Realizing that the loss of the boats meant failure and perhaps loss of life, the explorers took great care to secure suitable craft. They were designed to be light yet strong, each large enough to hold one man in addition to the food and clothing composing his outfit. Each boat was sixteen feet long, with steel ribs, covered with a tough wooden "skin," which was still further protected by a covering of stout canvas. To prevent them being swamped in the boiling rapids, the boats were covered with decks made of steel sheets, carefully riveted together so that the joints would be water-tight. A hole just large enough to admit a man's body was left in the centre, and when the voyager took his seat at the oars flaps of heavy cloth were stretched around his body extending to the edges of the cavity. Each craft had a reservoir full of air built into either end, like a lifeboat, to give it more buoyancy. The little fleet bore the names of _Arizona_, _Utah_, and _Nevada_, the respective States from which the intrepid trio hailed.

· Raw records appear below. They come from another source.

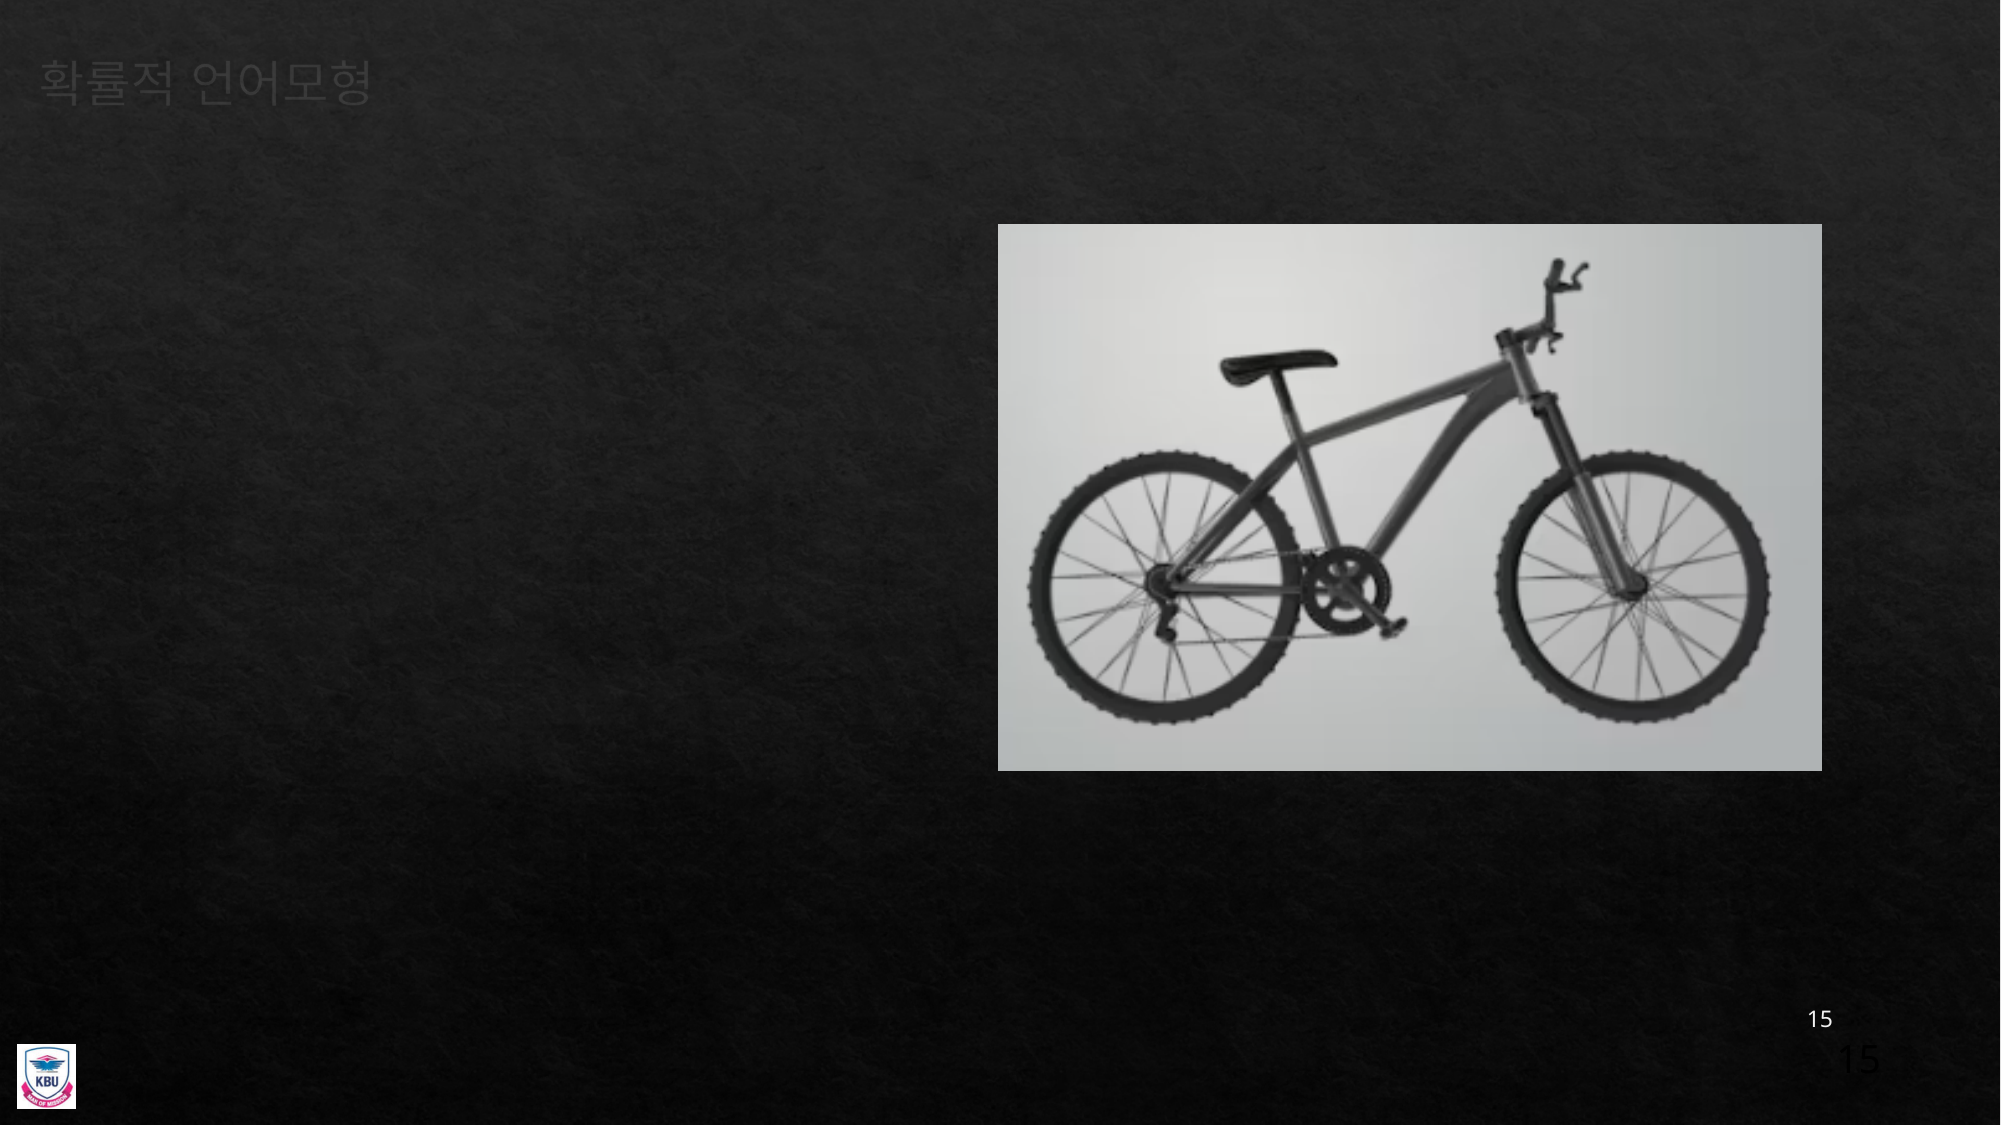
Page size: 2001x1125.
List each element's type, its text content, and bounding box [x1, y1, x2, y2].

picture [17, 1044, 76, 1109]
slide_number 15 [1724, 990, 1849, 1051]
text_box 확률적 언어모형 [23, 22, 691, 149]
picture [998, 224, 1822, 771]
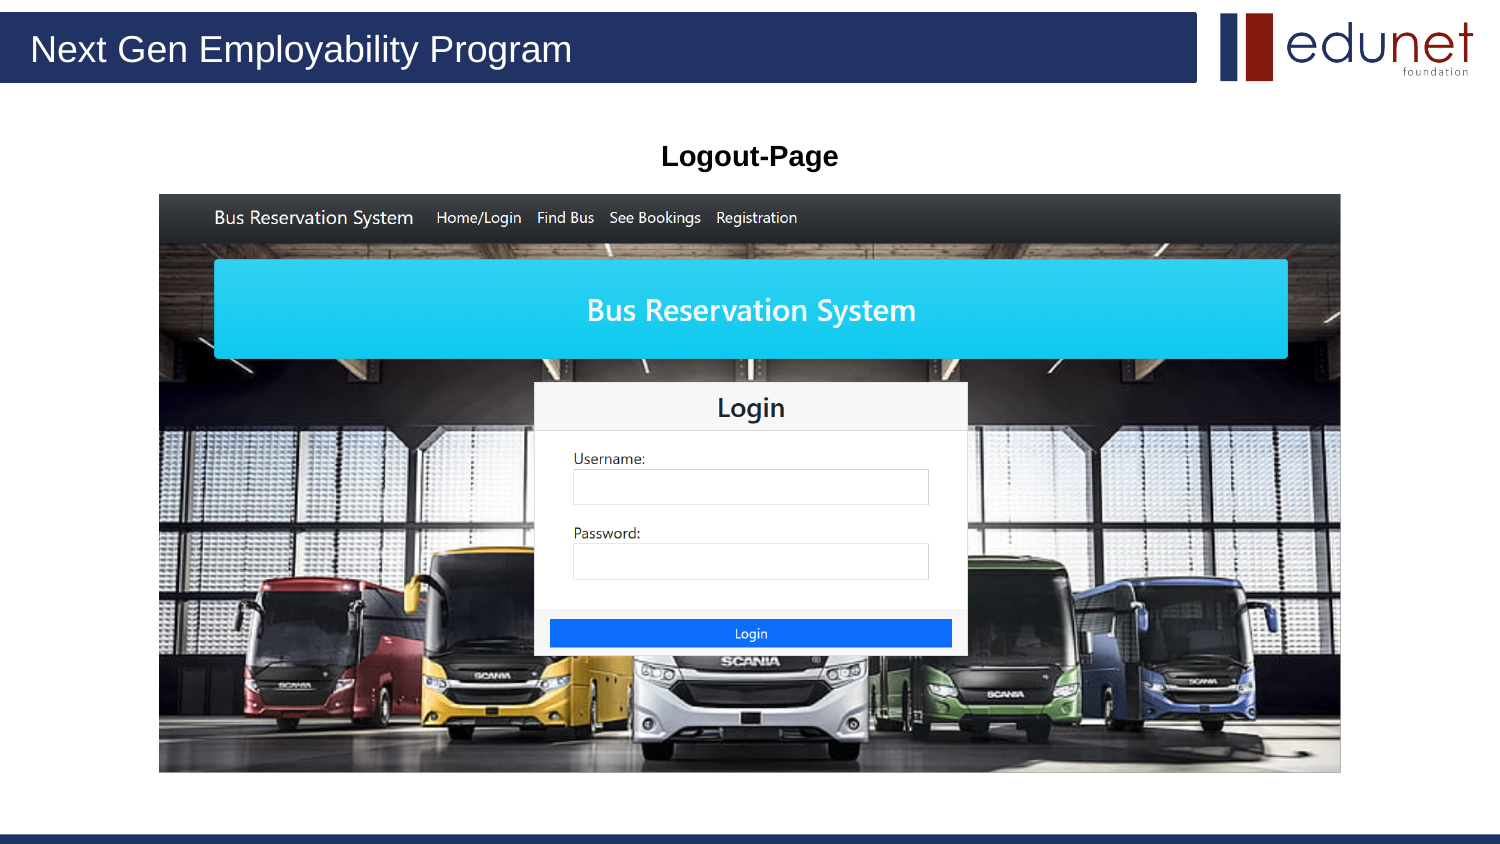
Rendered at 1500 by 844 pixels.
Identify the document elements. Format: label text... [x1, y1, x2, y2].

title Logout-Page [103, 101, 1397, 208]
picture [1279, 14, 1482, 83]
picture [158, 192, 1342, 773]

On the Green River in Utah, one of the sources of the Colorado, the men launched their craft and began their strange voyage. They were four days in reaching the Colorado, having to travel about a hundred and twenty-five miles. It was not difficult to tell when the Colorado was reached, for almost immediately they plunged into what is known as the Little Cataract Canyon, where the smooth waters abruptly ended. For forty-one miles they were swirled and thrown about in the grip of angry currents. Luckily Russell and Monett came out safely, but Loper came to grief. Their experience is thus described by Russell:--

"The rapids presented a terrifying appearance, the rushing, roaring water, beaten into foam as it plunged over the rocks, rolling in waves five to ten feet high at the foot. These extended for a hundred yards and more before they became quieter, and ended in swirling whirlpools. Hardly does the water quiet down when it takes another plunge, so close are the rapids together. This was my first experience in shooting rapids. I seemed to go very slowly until quite near the brink, when my speed was suddenly accelerated and over I plunged, the boat taking a stiff angle downward as she went over, only to rise abruptly as she climbed the next wave. Then came another pitch downward for the succeeding billow, but this she did not climb. The wave combed back fiercely, and the stern end of the boat plunged under, the water almost taking my breath away as it swept clear across the boat. She rose nicely, however, and came out on top of the next one easily. We were soon through the worst part, and pulled into the eddy.

"Before long we entered upon the worst part of this canyon. Rapids Fourteen, Fifteen, and Sixteen are so close together that they must be run without stopping, as there is practically no quiet water between them; and so rocky is No. Sixteen that it seems impossible to get through at all. Loper proposed to run it with his boat, the _Arizona_, while we watched the result. He handled the craft very dexterously, being an excellent oarsman, and was successful in striking the only place in Rapid Sixteen that a boat could pass through. But even here the current dashed hard against a huge rock, taking a vertical drop of four or five feet off one side. Loper found it impossible to keep the boat away from this boulder and she was swept heavily against it. She turned almost on end, but luckily the water was deep and she came up like a fish. After seeing Loper's experience Monett and myself were fearful of our ability to get through, and Loper bravely volunteered to bring our boats through, which feat he accomplished in safety."